The bottom line? Different screen behaviors affect different aspects of mental health. Weekday screen overuse linked most strongly to anxiety, while passive scrolling connected most directly to broader emotional and behavioral problems.
Paper Summary
Methodology
Researchers recruited 580 adolescents aged 12-17 years through the online platform Prolific between December 2022 and August 2023. Participants completed questionnaires about their demographic information, pre-existing conditions (like ADHD or autism), screen use behaviors, and mental health. Screen behaviors were measured using the SCREENS-Q questionnaire, which assessed frequent screen use, overall time spent, passive scrolling, and content posting. Mental health was evaluated using the Screen for Child Anxiety Related Emotional Disorders (SCARED) and the Strengths and Difficulties Questionnaire (SDQ). The study analyzed both quantitative aspects (time spent) and qualitative aspects (screen behaviors) of adolescents’ screen use in relation to their mental health outcomes.
Results
The study found that only 30.7% of adolescents stayed under the recommended two-hour screen time limit on weekdays, dropping to 14.3% on weekends. About 45% of adolescents without pre-existing conditions reported clinically elevated anxiety levels. Exceeding two hours of screen time on weekdays doubled the odds of clinical anxiety (OR=2.14) and quadrupled the odds of emotional/behavioral difficulties (OR=4.02). Among different screen behaviors, passive scrolling had the strongest negative association with mental health outcomes, even after controlling for age, gender, and pre-existing vulnerabilities. Older adolescents spent more time on passive scrolling and content posting than younger adolescents. The study also found that 72% of adolescents with pre-existing conditions like ADHD or autism showed clinically elevated anxiety, compared to 44.5% of those without such conditions.
Limitations
The researchers acknowledged several limitations, including potential endogeneity and unmeasured confounding factors such as pandemic-related stress that might have contributed to both increased screen use and mental health issues. The study could not establish causality, only associations – it’s unclear whether excessive screen use leads to mental health problems or if adolescents with existing mental health challenges are more likely to engage in certain screen behaviors. The online data collection methods may have introduced reliability concerns or biases and excluded segments of the population without internet access. The self-reported measures from adolescents, while valuable, may have been influenced by the nature of online surveys, potentially affecting the validity of responses.
Funding/Disclosures
The study was funded by the Social Sciences and Humanities Research Council.
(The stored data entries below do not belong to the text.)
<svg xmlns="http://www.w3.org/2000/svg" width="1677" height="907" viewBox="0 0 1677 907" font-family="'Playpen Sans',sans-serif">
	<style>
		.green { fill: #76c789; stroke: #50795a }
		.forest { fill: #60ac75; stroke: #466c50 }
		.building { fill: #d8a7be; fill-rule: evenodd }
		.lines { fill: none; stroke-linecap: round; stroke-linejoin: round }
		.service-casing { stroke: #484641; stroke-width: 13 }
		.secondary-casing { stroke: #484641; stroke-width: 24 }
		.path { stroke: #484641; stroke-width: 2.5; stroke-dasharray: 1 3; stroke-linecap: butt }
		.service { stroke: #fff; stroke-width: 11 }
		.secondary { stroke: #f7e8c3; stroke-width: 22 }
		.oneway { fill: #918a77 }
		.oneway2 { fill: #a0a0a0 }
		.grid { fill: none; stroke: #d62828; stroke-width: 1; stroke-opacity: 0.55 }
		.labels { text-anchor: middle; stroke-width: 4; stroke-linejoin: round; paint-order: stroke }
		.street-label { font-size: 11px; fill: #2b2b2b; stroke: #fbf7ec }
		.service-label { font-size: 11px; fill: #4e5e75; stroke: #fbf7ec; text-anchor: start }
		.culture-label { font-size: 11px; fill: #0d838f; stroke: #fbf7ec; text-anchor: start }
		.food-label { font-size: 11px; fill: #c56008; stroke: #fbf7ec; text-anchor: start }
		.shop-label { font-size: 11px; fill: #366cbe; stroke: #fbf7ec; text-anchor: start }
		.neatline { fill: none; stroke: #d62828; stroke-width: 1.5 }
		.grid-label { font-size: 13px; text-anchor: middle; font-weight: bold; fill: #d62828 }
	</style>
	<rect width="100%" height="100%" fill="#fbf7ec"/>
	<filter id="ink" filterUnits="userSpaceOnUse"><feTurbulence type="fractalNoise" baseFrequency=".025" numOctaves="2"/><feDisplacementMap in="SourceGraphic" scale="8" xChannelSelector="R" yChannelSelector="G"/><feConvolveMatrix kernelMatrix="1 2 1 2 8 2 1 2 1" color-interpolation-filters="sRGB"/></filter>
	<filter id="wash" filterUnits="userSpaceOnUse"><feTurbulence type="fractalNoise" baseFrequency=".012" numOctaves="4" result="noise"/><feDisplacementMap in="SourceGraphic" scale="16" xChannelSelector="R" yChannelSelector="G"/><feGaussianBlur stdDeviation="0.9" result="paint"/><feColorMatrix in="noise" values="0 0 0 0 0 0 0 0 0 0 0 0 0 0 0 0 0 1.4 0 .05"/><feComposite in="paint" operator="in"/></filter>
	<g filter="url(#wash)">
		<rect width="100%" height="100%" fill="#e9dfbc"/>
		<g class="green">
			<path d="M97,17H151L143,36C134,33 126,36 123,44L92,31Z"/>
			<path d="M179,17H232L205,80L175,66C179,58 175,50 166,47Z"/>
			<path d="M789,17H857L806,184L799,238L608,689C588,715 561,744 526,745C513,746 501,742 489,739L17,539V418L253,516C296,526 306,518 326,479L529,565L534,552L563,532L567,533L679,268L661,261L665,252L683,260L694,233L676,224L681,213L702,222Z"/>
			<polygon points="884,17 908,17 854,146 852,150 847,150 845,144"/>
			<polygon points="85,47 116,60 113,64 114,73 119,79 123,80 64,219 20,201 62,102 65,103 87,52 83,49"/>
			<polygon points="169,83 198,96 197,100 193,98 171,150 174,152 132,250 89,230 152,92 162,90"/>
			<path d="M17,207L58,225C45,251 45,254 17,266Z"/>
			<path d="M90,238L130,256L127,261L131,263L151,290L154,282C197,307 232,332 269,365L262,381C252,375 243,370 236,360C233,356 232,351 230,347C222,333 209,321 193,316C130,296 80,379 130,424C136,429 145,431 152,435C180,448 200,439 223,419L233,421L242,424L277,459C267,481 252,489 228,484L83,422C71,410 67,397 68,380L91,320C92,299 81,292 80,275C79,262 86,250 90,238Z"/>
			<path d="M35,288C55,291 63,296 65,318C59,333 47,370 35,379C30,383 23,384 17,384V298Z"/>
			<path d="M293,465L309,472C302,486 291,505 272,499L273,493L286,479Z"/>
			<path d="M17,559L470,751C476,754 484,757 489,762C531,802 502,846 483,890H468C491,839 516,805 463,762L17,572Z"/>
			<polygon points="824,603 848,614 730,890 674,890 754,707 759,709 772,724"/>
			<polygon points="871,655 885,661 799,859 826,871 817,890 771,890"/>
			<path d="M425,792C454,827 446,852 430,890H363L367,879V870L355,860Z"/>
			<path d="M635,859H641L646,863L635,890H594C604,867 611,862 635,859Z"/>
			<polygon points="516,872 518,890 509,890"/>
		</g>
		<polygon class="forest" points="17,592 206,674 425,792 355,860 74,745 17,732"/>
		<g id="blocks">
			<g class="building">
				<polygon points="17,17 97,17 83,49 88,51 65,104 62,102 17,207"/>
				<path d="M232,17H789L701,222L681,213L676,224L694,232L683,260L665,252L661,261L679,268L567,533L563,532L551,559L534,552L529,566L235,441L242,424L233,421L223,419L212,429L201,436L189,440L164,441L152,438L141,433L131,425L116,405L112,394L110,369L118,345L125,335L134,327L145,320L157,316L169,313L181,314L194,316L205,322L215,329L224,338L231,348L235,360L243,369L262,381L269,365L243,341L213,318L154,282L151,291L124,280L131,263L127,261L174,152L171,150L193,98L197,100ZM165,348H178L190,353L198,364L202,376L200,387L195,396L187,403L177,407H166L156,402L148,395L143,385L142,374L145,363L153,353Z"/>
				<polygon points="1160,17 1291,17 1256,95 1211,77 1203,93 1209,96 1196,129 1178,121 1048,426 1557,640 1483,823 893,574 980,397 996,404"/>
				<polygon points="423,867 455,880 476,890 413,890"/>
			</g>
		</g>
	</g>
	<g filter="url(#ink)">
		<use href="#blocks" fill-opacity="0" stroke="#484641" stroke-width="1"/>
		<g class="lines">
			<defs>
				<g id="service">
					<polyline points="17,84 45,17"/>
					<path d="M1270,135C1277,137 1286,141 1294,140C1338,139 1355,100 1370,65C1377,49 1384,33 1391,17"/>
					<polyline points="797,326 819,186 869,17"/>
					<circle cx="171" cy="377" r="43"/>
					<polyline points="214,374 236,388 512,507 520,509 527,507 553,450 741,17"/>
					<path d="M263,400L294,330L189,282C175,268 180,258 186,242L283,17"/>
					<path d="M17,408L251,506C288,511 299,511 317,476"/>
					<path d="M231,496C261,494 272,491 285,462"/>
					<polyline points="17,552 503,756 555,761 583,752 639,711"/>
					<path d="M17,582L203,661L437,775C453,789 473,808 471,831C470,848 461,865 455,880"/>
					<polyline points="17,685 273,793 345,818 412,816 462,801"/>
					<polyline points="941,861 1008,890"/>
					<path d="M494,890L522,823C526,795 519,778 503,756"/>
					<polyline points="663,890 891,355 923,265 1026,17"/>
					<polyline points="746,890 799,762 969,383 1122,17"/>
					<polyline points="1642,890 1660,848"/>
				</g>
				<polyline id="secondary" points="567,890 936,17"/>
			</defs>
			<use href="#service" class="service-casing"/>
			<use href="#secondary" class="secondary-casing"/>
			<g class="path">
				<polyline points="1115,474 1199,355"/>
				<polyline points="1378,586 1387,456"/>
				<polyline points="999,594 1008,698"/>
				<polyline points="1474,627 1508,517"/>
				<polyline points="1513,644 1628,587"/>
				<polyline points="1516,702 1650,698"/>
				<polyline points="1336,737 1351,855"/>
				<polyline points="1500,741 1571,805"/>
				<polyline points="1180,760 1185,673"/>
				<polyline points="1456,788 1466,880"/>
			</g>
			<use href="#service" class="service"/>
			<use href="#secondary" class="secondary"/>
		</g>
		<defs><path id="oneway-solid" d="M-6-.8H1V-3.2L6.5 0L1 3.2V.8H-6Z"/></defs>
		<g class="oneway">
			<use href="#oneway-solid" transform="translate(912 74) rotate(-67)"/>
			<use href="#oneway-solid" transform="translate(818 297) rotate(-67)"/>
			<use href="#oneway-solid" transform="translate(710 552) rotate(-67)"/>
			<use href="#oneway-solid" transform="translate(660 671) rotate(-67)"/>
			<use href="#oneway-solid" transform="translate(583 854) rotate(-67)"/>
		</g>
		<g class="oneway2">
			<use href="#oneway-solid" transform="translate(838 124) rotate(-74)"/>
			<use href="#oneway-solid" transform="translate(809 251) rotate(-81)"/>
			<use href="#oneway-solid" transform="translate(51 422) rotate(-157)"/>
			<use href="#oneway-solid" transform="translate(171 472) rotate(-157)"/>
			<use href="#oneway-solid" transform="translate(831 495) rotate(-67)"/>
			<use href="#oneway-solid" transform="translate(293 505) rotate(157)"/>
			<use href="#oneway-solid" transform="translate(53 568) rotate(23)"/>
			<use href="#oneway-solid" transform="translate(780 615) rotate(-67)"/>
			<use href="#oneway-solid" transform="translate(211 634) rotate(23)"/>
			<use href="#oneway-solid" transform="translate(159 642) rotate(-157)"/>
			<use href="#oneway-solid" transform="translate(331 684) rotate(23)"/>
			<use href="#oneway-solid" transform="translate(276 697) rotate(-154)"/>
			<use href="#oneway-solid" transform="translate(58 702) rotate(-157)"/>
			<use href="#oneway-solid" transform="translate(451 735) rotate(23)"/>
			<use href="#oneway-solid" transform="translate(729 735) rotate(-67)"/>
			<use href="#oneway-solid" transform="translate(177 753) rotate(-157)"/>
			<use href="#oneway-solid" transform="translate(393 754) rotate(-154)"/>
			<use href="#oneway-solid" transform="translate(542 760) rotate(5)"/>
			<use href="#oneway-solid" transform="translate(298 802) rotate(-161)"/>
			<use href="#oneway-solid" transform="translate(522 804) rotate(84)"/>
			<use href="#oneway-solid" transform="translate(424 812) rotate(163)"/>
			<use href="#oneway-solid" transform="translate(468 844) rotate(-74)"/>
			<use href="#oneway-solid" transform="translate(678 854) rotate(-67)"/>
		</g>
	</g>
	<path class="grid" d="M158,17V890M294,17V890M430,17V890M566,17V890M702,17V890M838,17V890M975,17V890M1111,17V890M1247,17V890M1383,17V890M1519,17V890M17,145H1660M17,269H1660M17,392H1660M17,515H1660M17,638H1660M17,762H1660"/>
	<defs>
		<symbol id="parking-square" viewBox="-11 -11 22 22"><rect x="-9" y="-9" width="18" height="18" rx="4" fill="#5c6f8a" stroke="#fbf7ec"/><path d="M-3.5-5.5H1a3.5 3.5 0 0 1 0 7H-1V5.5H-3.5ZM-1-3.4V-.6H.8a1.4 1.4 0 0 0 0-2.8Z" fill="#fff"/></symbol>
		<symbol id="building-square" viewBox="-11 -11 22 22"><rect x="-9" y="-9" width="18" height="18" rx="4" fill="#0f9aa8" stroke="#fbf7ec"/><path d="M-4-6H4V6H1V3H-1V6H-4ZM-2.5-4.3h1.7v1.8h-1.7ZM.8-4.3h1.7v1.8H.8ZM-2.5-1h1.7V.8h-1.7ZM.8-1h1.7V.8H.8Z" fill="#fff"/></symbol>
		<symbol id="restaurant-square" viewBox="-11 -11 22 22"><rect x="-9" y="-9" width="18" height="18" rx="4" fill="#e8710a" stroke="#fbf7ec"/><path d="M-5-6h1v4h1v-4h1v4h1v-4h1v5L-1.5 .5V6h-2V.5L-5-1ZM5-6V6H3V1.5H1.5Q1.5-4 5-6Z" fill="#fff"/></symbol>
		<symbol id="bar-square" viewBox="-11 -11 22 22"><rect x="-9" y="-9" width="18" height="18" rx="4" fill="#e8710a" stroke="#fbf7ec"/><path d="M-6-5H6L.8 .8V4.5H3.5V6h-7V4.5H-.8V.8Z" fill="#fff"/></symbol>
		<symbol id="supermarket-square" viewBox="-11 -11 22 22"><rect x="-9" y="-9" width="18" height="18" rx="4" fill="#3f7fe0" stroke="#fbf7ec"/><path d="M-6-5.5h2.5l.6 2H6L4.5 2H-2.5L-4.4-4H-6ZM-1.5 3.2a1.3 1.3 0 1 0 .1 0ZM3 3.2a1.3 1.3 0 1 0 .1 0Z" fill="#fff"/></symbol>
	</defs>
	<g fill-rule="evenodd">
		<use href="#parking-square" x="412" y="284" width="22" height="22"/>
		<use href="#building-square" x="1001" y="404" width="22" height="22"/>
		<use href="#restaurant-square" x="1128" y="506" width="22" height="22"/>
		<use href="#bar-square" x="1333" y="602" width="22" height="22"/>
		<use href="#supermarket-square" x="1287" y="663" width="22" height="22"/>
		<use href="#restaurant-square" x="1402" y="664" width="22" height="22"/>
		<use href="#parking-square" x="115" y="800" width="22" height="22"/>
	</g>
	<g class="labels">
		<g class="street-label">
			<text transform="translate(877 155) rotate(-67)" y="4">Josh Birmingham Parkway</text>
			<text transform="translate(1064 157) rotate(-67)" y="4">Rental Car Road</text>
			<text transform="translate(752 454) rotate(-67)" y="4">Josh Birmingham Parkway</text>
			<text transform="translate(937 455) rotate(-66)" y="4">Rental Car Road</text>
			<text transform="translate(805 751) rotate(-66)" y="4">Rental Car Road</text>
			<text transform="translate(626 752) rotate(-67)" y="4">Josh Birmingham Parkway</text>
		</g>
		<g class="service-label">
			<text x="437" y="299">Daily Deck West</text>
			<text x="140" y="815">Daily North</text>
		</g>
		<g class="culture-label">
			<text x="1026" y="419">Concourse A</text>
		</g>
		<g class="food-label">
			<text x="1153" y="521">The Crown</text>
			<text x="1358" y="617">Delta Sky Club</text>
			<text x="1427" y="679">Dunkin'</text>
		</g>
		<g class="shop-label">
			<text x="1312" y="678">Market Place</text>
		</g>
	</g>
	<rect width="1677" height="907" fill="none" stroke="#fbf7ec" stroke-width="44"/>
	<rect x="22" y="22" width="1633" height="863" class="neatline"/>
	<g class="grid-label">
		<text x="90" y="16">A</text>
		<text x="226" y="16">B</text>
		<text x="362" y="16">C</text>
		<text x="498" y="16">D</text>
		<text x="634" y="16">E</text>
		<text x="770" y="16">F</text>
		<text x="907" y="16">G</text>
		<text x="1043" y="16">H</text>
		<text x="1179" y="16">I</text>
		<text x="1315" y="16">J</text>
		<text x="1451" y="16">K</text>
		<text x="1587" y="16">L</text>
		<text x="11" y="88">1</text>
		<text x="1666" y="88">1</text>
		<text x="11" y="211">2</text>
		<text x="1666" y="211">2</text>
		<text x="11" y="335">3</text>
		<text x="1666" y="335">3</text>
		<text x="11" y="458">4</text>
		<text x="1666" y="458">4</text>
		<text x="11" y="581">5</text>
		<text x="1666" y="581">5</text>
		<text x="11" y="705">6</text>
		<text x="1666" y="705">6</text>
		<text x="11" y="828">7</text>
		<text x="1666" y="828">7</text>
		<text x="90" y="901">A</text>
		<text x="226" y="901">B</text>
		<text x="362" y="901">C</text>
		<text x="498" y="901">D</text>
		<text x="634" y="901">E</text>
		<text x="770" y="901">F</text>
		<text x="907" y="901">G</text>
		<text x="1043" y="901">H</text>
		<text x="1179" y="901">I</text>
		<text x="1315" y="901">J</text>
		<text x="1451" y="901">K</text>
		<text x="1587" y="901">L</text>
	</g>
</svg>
The authors declared no known competing financial interests or personal relationships that could have influenced the work.
Publication Information
The study titled “Screen time woes: Social media posting, scrolling, externalizing behaviors, and anxiety in adolescents” was conducted by Eun Jung Choi, Ella Christiaans, and Emma G. Duerden from Western University in Canada. It was published in Computers in Human Behavior (Volume 170, 2025) and became available online on May 5, 2025. The research is an open access article under the CC BY-NC license.